The Holloway Vow of Blood

The Burn Room

The travel from Abandoned shipping warehouse at the industrial docks to The warehouse — climax arena with incinerator and burning fuel consumed the next hour. Headlights cut cold through the gathering dusk.

The warehouse air was thick with the smell of rust, diesel, and fear. Ethan’s eyes locked onto Flynn Langley’s hand, resting with deliberate ownership on Eli’s small shoulder. His son stood frozen, arms pinned at his sides by Beckett, whose grip was a vice. Eli’s face was pale, eyes wide, but he wasn’t crying. He was watching his father, waiting for him to fix this.

Ethan’s throat burned. The page in his hand—the forged ledger, the insurance policy of their survival—felt thin as tissue paper. He didn’t need to glance at Isabella to know she was already running the same calculation he was. The Langleys had brought six men. Dorian had taken cover behind a stack of crates thirty yards to the left, invisible but present. That was three against eight, with a child as hostage.

Flynn tilted his head. “Tick-tock, Mr. Crane. The incinerator is warm. I can make this quick or slow.”

Ethan looked at the incinerator, a squat industrial furnace against the far wall, its maw open and glowing. A fuel line ran along the floor from a fifty-gallon drum, snaking toward the burn chamber. The valve was brass, hand-turned, dripping a thin sheen of vapor. He looked back at Isabella. Her eyes met his—not with panic, but with a question. *What’s the play?*

He didn’t have one. Not yet.
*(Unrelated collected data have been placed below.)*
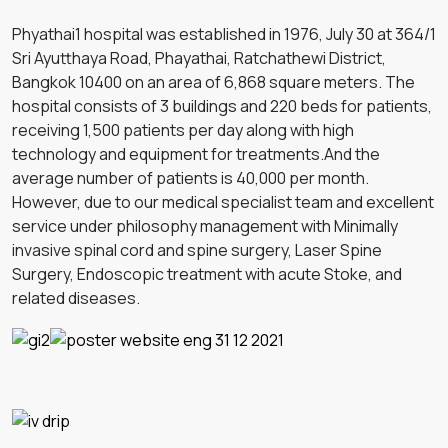
Phyathai1 hospital was established in 1976, July 30 at 364/1
Sri Ayutthaya Road, Phayathai, Ratchathewi District,
Bangkok 10400 on an area of 6,868 square meters. The
hospital consists of 3 buildings and 220 beds for patients,
receiving 1,500 patients per day along with high
technology and equipment for treatments.And the
average number of patients is 40,000 per month.
However, due to our medical specialist team and excellent
service under philosophy management with Minimally
invasive spinal cord and spine surgery, Laser Spine
Surgery, Endoscopic treatment with acute Stoke, and
related diseases.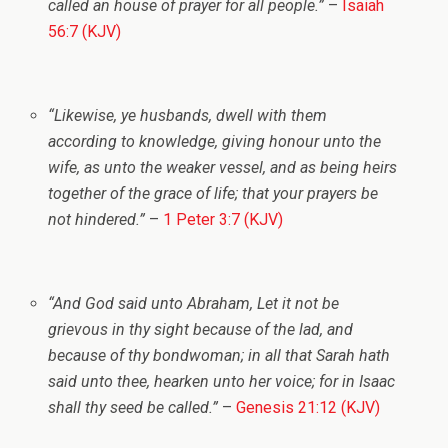
called an house of prayer for all people.”
–
Isaiah
56:7 (KJV)
“Likewise, ye husbands, dwell with them
according to knowledge, giving honour unto the
wife, as unto the weaker vessel, and as being heirs
together of the grace of life; that your prayers be
not hindered.”
–
1 Peter 3:7 (KJV)
“And God said unto Abraham, Let it not be
grievous in thy sight because of the lad, and
because of thy bondwoman; in all that Sarah hath
said unto thee, hearken unto her voice; for in Isaac
shall thy seed be called.”
–
Genesis 21:12 (KJV)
So he bought time.

“You’ll kill us anyway,” Ethan said, flat. “If I give you this, you have no reason to leave witnesses.”

Flynn’s smile was thin. “You’re not wrong. But I’ll kill the boy last if you cooperate. That’s the best offer you’re going to get.”Source: Loerva

Beckett laughed, a low, oily sound. He ruffled Eli’s hair like he was petting a dog. The boy flinched but didn’t cry. Isabella’s hands curled into fists at her sides. She took one step forward, and Helena caught her arm—a silent warning. *Don’t. He’s baiting you.*

Ethan’s mind raced. He catalogued the room in fragments: the position of each guard, the distance to the incinerator, the angle of the fuel drum, the crates stacked near the loading bay door. Dorian was a ghost above them, probably sighting down his rifle on one of the side guards. But Dorian couldn’t take all six. Not before one of them shot Eli.
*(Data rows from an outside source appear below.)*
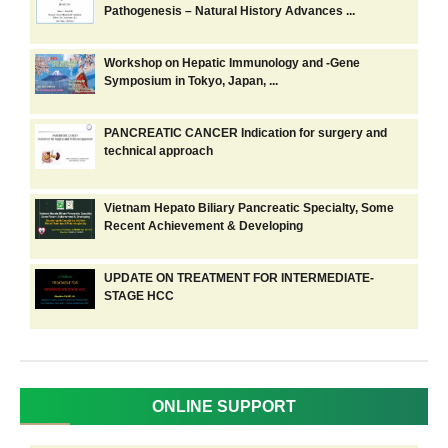
Pathogenesis – Natural History Advances ...
Workshop on Hepatic Immunology and -Gene
Symposium in Tokyo, Japan, ...
PANCREATIC CANCER Indication for surgery and
technical approach
Vietnam Hepato Biliary Pancreatic Specialty, Some
Recent Achievement & Developing
UPDATE ON TREATMENT FOR INTERMEDIATE-
STAGE HCC
ONLINE SUPPORT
Then Ethan saw it. A red fire extinguisher mounted on a corroded wall bracket near the fuel drum. The seal was broken, the hose frayed. He didn’t need it to work. He just needed it to move.

“I’ll give you the page,” Ethan said, stepping forward slowly. He held the envelope out in front of him, arm extended, palm flat. “I’ll hand it to you. And then you let my wife and son walk out that door with Helena. You can do whatever you want with me.”

Flynn’s eyes narrowed. “You think I’m an idiot?”

“I think you’re a businessman,” Ethan said. “You want leverage. I’m worth more to you alive than dead. You know what I know. Let Isabella and Eli go, and I’ll tell you everything. Where the copies are. Who else knows. All of it.”

Flynn studied him for a long, uncomfortable second. Then he laughed. “You’d roll over that fast? I expected more fight from the man who burned my Caribbean accounts.”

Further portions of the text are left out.